As temperatures rise, outdoor, informal, low-income workers will become more vulnerable to heat-health risks. These workers constitute 52 percent of Freetown’s population, and the majority of them are women. By investing in market cover, the Climate Resilience Center is addressing the unequal and gendered impacts of climate change by protecting the heat-health of one of the most vulnerable groups: market women.
How will the Freetown Market Shade Cover Project benefit the market community?
Expanding women’s economic opportunities
The shade structures expand the daily window for safe and comfortable shopping, giving an estimated 2,300 market women better working conditions and economic opportunities. By improving their income, the Climate Resilience Center is also safeguarding the financial security of their dependents, benefiting an estimated 11,600 additional individuals.
Direct beneficiaries of this project contribute a minimal monthly fee that is reinvested into the maintenance and long-term expansion of shade covers to other areas of the markets.
Building scalable solutions
Market shade covers are a low-cost local solution that can be replicated and sustained by communities well into the future.

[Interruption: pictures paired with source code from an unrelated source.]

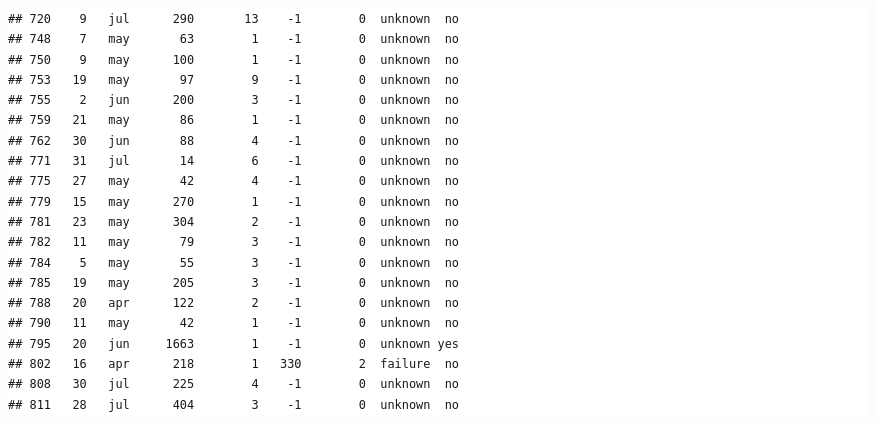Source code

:     ## 720    9   jul      290       13    -1        0  unknown  no
    ## 748    7   may       63        1    -1        0  unknown  no
    ## 750    9   may      100        1    -1        0  unknown  no
    ## 753   19   may       97        9    -1        0  unknown  no
    ## 755    2   jun      200        3    -1        0  unknown  no
    ## 759   21   may       86        1    -1        0  unknown  no
    ## 762   30   jun       88        4    -1        0  unknown  no
    ## 771   31   jul       14        6    -1        0  unknown  no
    ## 775   27   may       42        4    -1        0  unknown  no
    ## 779   15   may      270        1    -1        0  unknown  no
    ## 781   23   may      304        2    -1        0  unknown  no
    ## 782   11   may       79        3    -1        0  unknown  no
    ## 784    5   may       55        3    -1        0  unknown  no
    ## 785   19   may      205        3    -1        0  unknown  no
    ## 788   20   apr      122        2    -1        0  unknown  no
    ## 790   11   may       42        1    -1        0  unknown  no
    ## 795   20   jun     1663        1    -1        0  unknown yes
    ## 802   16   apr      218        1   330        2  failure  no
    ## 808   30   jul      225        4    -1        0  unknown  no
    ## 811   28   jul      404        3    -1        0  unknown  no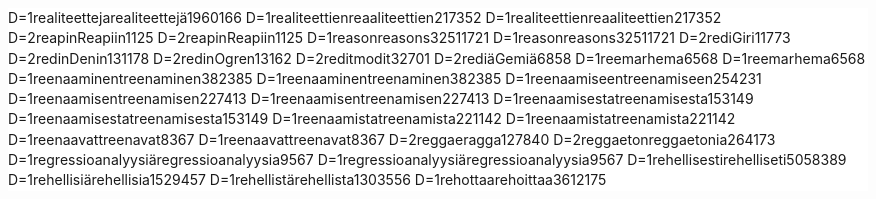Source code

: <tr><td>D=1</td><td>realiteetteja</td><td>realiteettejä</td><td>1960</td><td>166</td></tr>

<tr><td>D=1</td><td>realiteettien</td><td>reaaliteettien</td><td>2173</td><td>52</td></tr>

<tr><td>D=1</td><td>realiteettien</td><td>reaaliteettien</td><td>2173</td><td>52</td></tr>

<tr><td>D=2</td><td>reapin</td><td>Reapiin</td><td>1</td><td>125</td></tr>

<tr><td>D=2</td><td>reapin</td><td>Reapiin</td><td>1</td><td>125</td></tr>

<tr><td>D=1</td><td>reason</td><td>reasons</td><td>3251</td><td>1721</td></tr>

<tr><td>D=1</td><td>reason</td><td>reasons</td><td>3251</td><td>1721</td></tr>

<tr><td>D=2</td><td>redi</td><td>Giri</td><td>117</td><td>73</td></tr>

<tr><td>D=2</td><td>redin</td><td>Denin</td><td>131</td><td>178</td></tr>

<tr><td>D=2</td><td>redin</td><td>Ogren</td><td>131</td><td>62</td></tr>

<tr><td>D=2</td><td>redit</td><td>modit</td><td>32</td><td>701</td></tr>

<tr><td>D=2</td><td>rediä</td><td>Gemiä</td><td>68</td><td>58</td></tr>

<tr><td>D=1</td><td>reema</td><td>rhema</td><td>65</td><td>68</td></tr>

<tr><td>D=1</td><td>reema</td><td>rhema</td><td>65</td><td>68</td></tr>

<tr><td>D=1</td><td>reenaaminen</td><td>treenaminen</td><td>382</td><td>385</td></tr>

<tr><td>D=1</td><td>reenaaminen</td><td>treenaminen</td><td>382</td><td>385</td></tr>

<tr><td>D=1</td><td>reenaamiseen</td><td>treenamiseen</td><td>254</td><td>231</td></tr>

<tr><td>D=1</td><td>reenaamisen</td><td>treenamisen</td><td>227</td><td>413</td></tr>

<tr><td>D=1</td><td>reenaamisen</td><td>treenamisen</td><td>227</td><td>413</td></tr>

<tr><td>D=1</td><td>reenaamisesta</td><td>treenamisesta</td><td>153</td><td>149</td></tr>

<tr><td>D=1</td><td>reenaamisesta</td><td>treenamisesta</td><td>153</td><td>149</td></tr>

<tr><td>D=1</td><td>reenaamista</td><td>treenamista</td><td>221</td><td>142</td></tr>

<tr><td>D=1</td><td>reenaamista</td><td>treenamista</td><td>221</td><td>142</td></tr>

<tr><td>D=1</td><td>reenaavat</td><td>treenavat</td><td>83</td><td>67</td></tr>

<tr><td>D=1</td><td>reenaavat</td><td>treenavat</td><td>83</td><td>67</td></tr>

<tr><td>D=2</td><td>reggae</td><td>ragga</td><td>1278</td><td>40</td></tr>

<tr><td>D=2</td><td>reggaeton</td><td>reggaetonia</td><td>264</td><td>173</td></tr>

<tr><td>D=1</td><td>regressioanalyysiä</td><td>regressioanalyysia</td><td>95</td><td>67</td></tr>

<tr><td>D=1</td><td>regressioanalyysiä</td><td>regressioanalyysia</td><td>95</td><td>67</td></tr>

<tr><td>D=1</td><td>rehellisesti</td><td>rehelliseti</td><td>50583</td><td>89</td></tr>

<tr><td>D=1</td><td>rehellisiä</td><td>rehellisia</td><td>15294</td><td>57</td></tr>

<tr><td>D=1</td><td>rehellistä</td><td>rehellista</td><td>13035</td><td>56</td></tr>

<tr><td>D=1</td><td>rehottaa</td><td>rehoittaa</td><td>3612</td><td>175</td></tr>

The shade covers are made with Danpalon and framed by steel pipes. These structures were designed to be inexpensive, replicable covers with minimal maintenance costs. The lightweight Danpalon panels are waterproof, ensuring durability during the raining season. They’re also semi-translucent, providing shade but enough light to still conduct their work.
The covers also have solar panels that store energy during the day. The panels power the lights throughout the night, allowing market women to expand their working hours and opportunities for commercial activity.
Creating new jobs
The Freetown Market Shade Project is creating job opportunities for local construction contractors and laborers in both the building and maintenance of the market covers. This will encourage community buy-in and the long-term viability of the project.
In implementing the project, the city is working with local leaders, the market women’s association, and the Heat Health Task Force team.
The implementation of this project will be carried out in three phases over the course of four months.